I would be careful with this point. Young people who don't have great social skills already tend to feel that they are somehow missing out on something important. But those who have good social skills in our culture will have a hard time forming new and unique ideas, and will often get talked into believing big, fundamental ideas that are wrong or crazy. I'd compare it to being a smoker in the 1960s. In exchange for being cooler, you suffer irreducible risk, that is made more dangerous by the fact that few people realize it's there. Until our culture changes, it's probably better to encourage people to learn about human nature than about "social skills".

2 comments

> But those who have good social skills in our culture will have a hard time forming new and unique ideas, and will often get talked into believing big, fundamental ideas that are wrong or crazy. I'd compare it to being a smoker in the 1960s.

I can assure you that having good social skills is absolutely nothing like being a smoker in the 1960s. And, there is no absolute relationship between having good social skills and getting talked into believing crazy ideas.

I have absolutely no idea where you get those ideas, but they are completely and demonstrably wrong.
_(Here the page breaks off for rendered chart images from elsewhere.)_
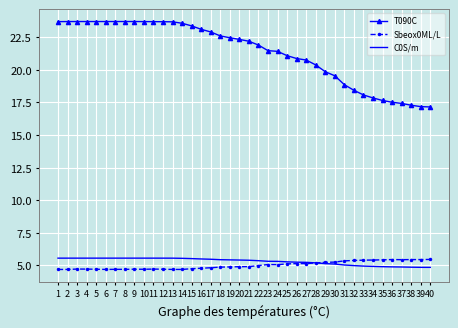

What is the smallest value displayed?

4.7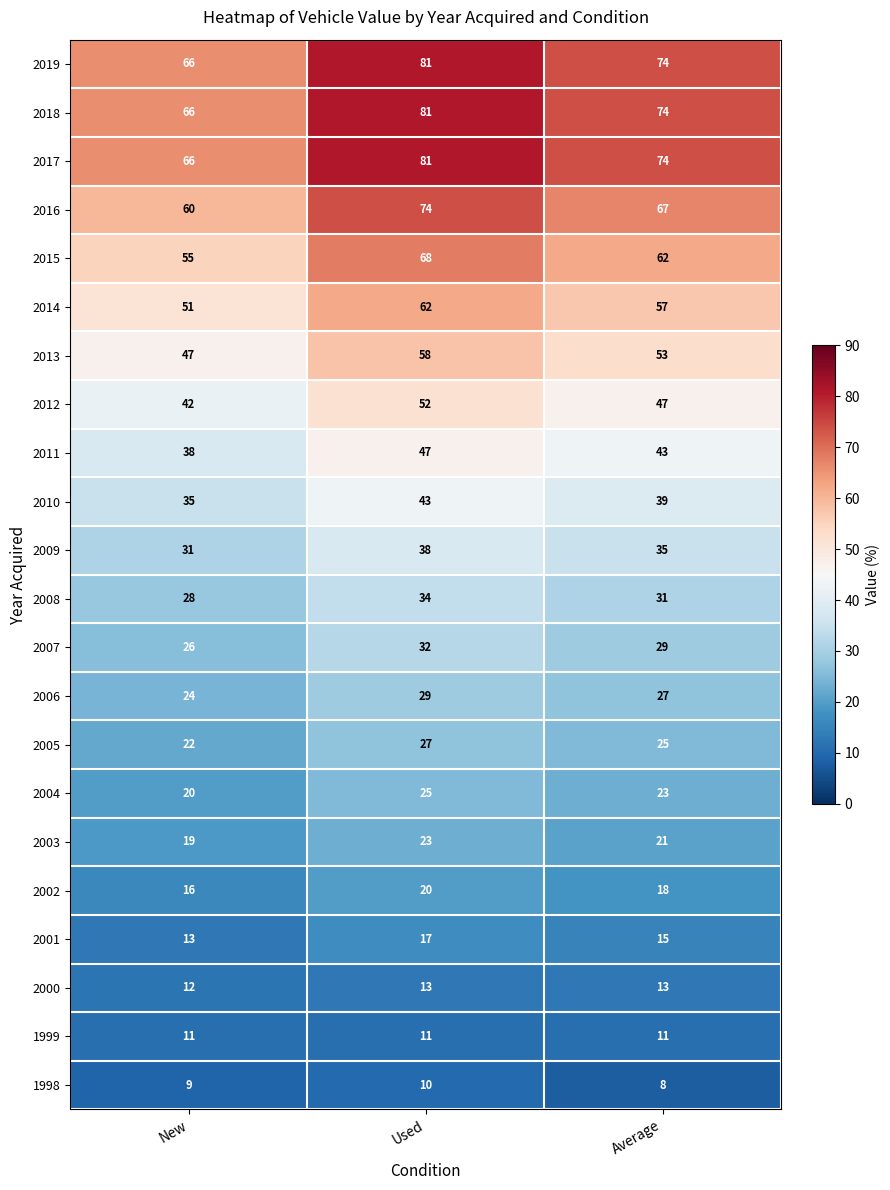

Rank the categories by 2007 value from lowest to highest.

New, Average, Used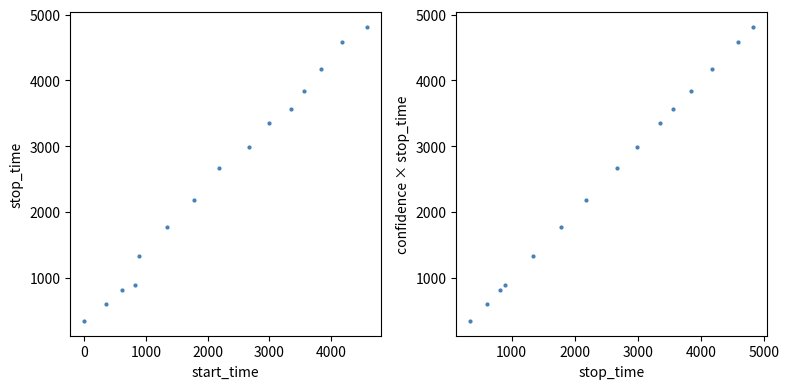

Is the value of start_time vs stop_time at 7 greater than the value of stop_time vs confidence*stop at 9?

No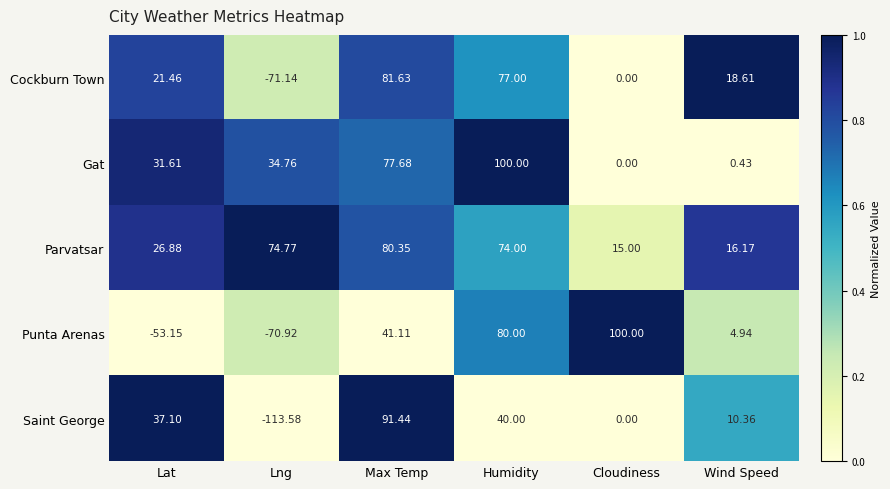

Rank the categories by Gat value from lowest to highest.

Cloudiness, Wind Speed, Lat, Lng, Max Temp, Humidity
I don't really think there are any negative effects to having good social skills. If anything, being able to effectively communicate with others probably helps with coming up with new/unique ideas. Very few great ideas are created in a vacuum. But, I do agree it's important that people don't feel afraid to be an independent thinker, and it's easy to fall into the trap of forced conformity in order to feel more socially accepted.. but I don't think that is really necessarily a product of having good social skills.